**What this task involves**: Using the line that contains "basket [201,310,247,372] ->" as the first line and the last line of the data as the final one, give every line in that range again exactly.

**Coordinate-based change listings**:
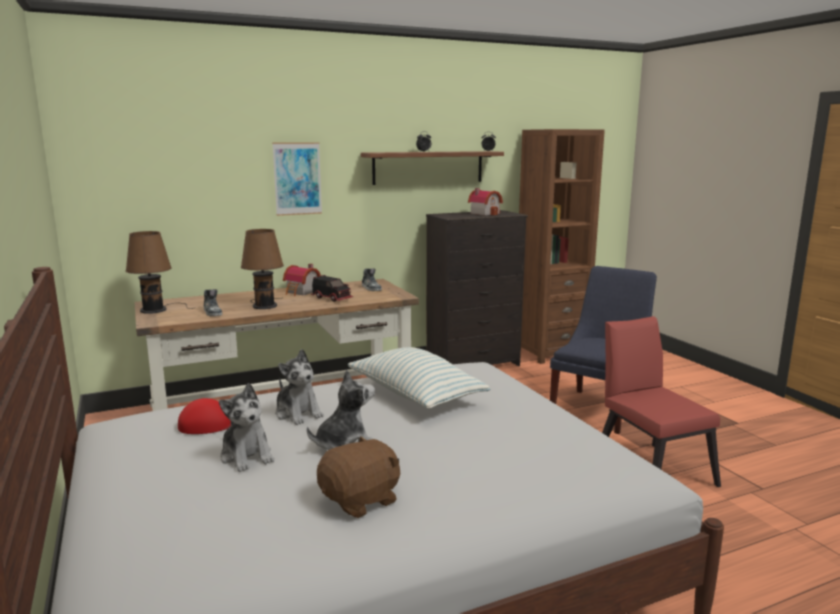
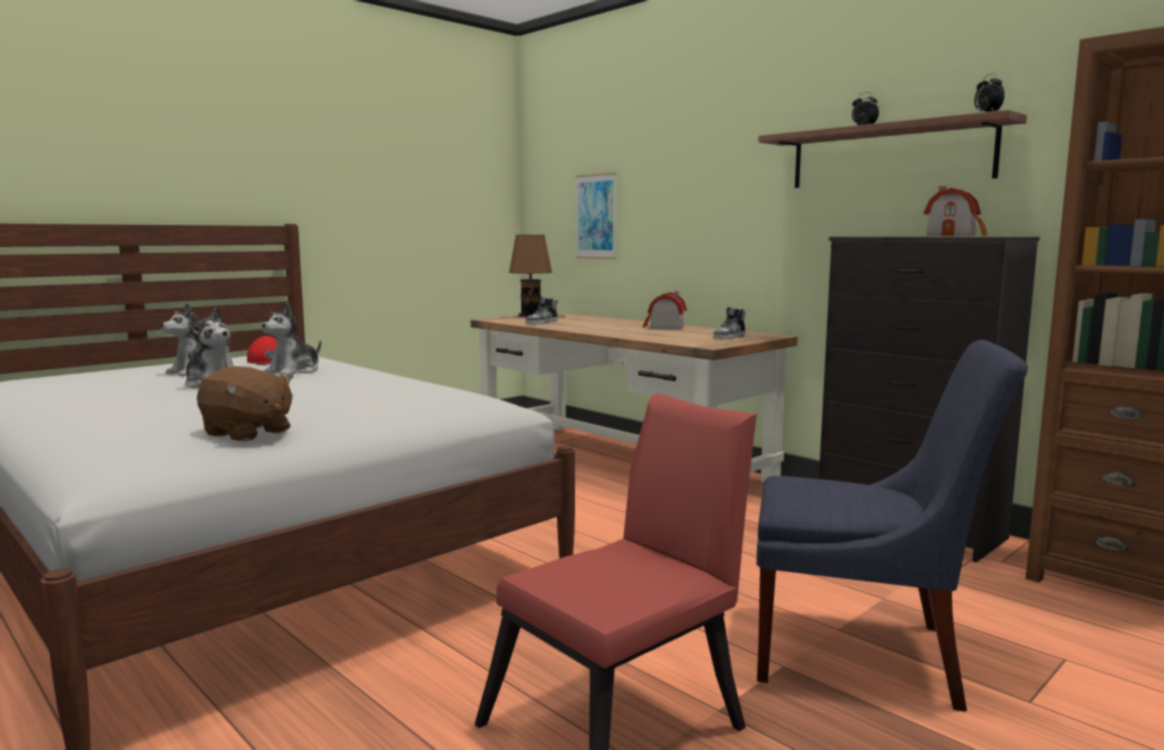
camera: 70 degrees right, 5 degrees down
brown table lamp [241,229,284,309] -> none
picture [272,142,322,216] -> picture moved to [576,173,616,259]
toy truck [311,275,353,302] -> none
brown plush toy [317,436,400,518] -> brown plush toy moved to [197,366,293,442]
pillow [348,347,491,409] -> none

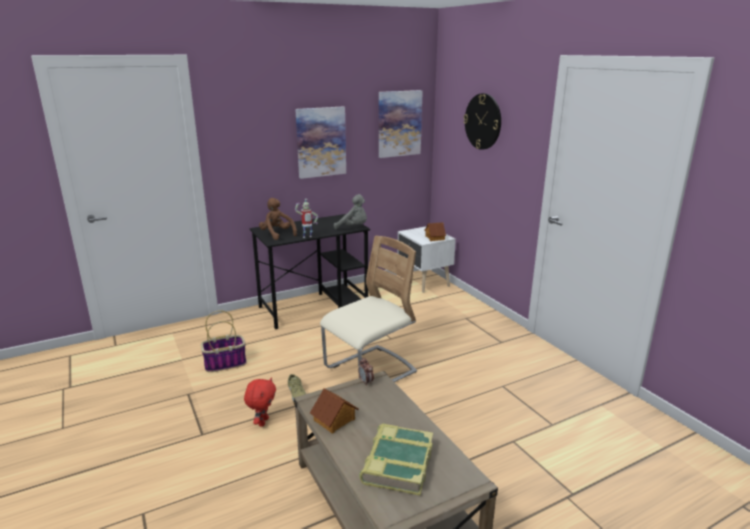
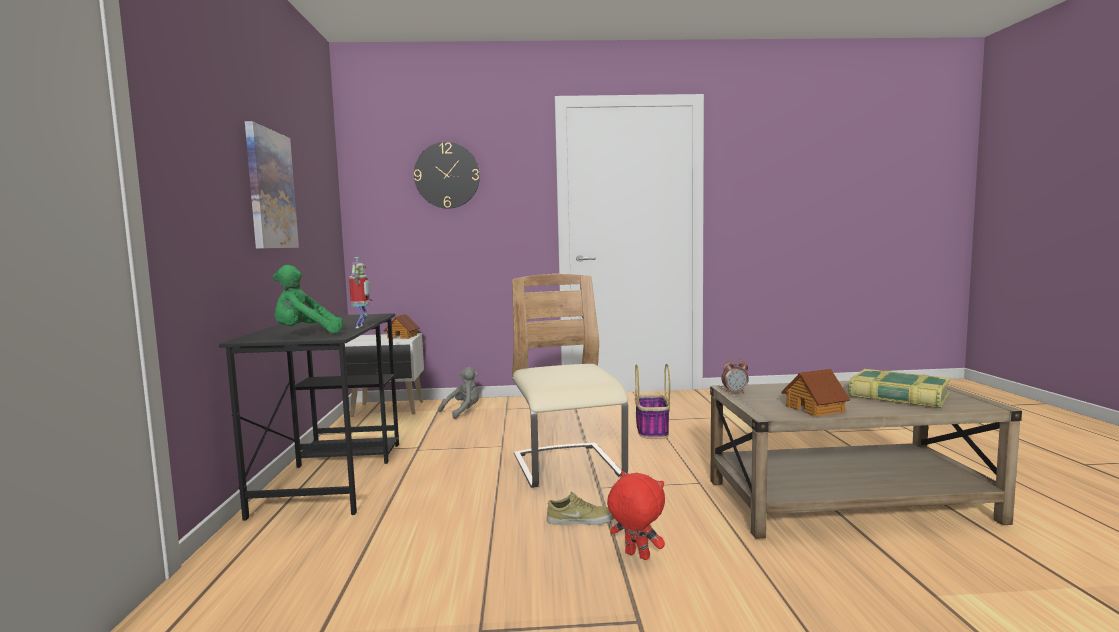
camera: 65 degrees left, 15 degrees down
basket [201,310,247,372] -> basket moved to [635,364,670,438]
brown plush toy [259,198,297,240] -> green plush toy [273,265,343,334]
grey plush toy [334,194,367,229] -> grey plush toy moved to [438,367,479,419]
picture [379,90,423,158] -> none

**Expected answer**:
basket [201,310,247,372] -> basket moved to [635,364,670,438]
brown plush toy [259,198,297,240] -> green plush toy [273,265,343,334]
grey plush toy [334,194,367,229] -> grey plush toy moved to [438,367,479,419]
picture [379,90,423,158] -> none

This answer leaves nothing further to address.